Ribtide

Sculpture for site adjacent to the historic shipyards of Birkenhead.

Stainless Steel, , 9m x 4.5m x 3m

Ribtidied2

In Autumn 1999, I was approached by Hamilton Quarter Regeneration Initiative and CMA Architects to make a piece of sculpture for a new retail park in Birkenhead. The commissioner was Henry Boot Developments who were building the Rock Retail Park

The Rock retail park is situated next to Cammell Laird shipyards. Historically this has been one of the most important centres for shipbuilding in Great Britain, although i  the late Twentieth century its fortunes declined, like much heavy industry in the North West of England.

I saw this commission as an opportunity to make a new piece of work that explored some sculptural ideas I’d been exploring for a while – interdependency and the relation of individual forms to a greater whole.

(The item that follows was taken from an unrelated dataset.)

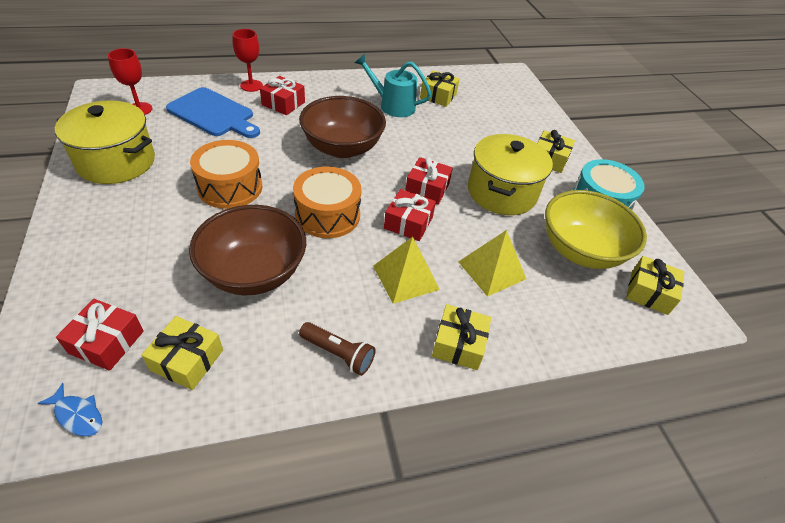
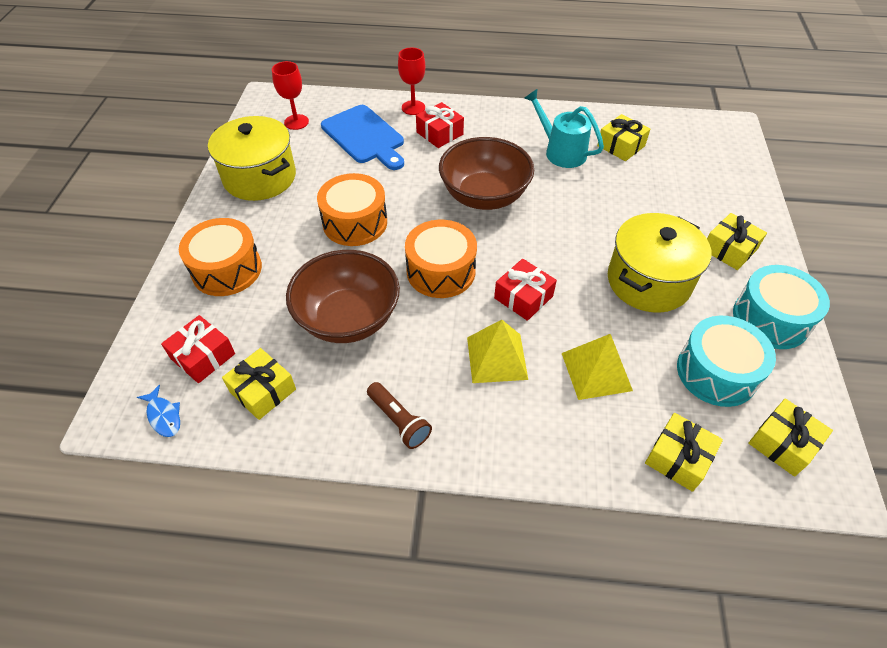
camera: 25 degrees right, 5 degrees up
red gift [405,157,453,205] -> none
yellow gift [432,304,491,370] -> yellow gift moved to [645,413,723,492]
yellow bowl [545,190,647,269] -> turquoise drum [677,316,776,407]
none -> orange drum [179,218,262,296]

I wanted to capture something of the monumental industrial architecture of Birkenhead and I also wanted to say something about the state of the urban environment in England at the turn of the 21st century. Retail Parks are a common part of our cityscape, but in my view they degrade our towns and cities, contributing to the running down of town centres, the destruction of buildings and established street patterns, isolating communities and increasing our dependency on cars.  By contrast, the Birkenhead shipyards are a huge physical presence, integral to the development of the town and a direct tangible link to its history and importance on the world stage. I wanted to make something unusual, new and strange, but which echoed the forms that had been built nearby for centuries.

The sculpture takes as its starting point the ribs of a ship’s hull, with the hull itself missing. I am interested in the way that suggested forms can be more powerful than those that are complete or intact. I also wanted to capture something of the melancholic beauty of this great shipbuilding town, which retains many of the buildings and structures of its bygone glory days but has lost much of the outer fabric which binds them together and gives them purpose. The movement of the seven elements can be seen as either bowing down under the great weight of historical change or unfurling and reaching up to the future, depending on which way you look at it.

I made the whole sculpture myself with assistant Palli Kristjansson at my Salford Studio. The forms were plasma-cut from 3mm Stainless Steel sheet then formed, assembled, welded, ground smooth, sanded and polished.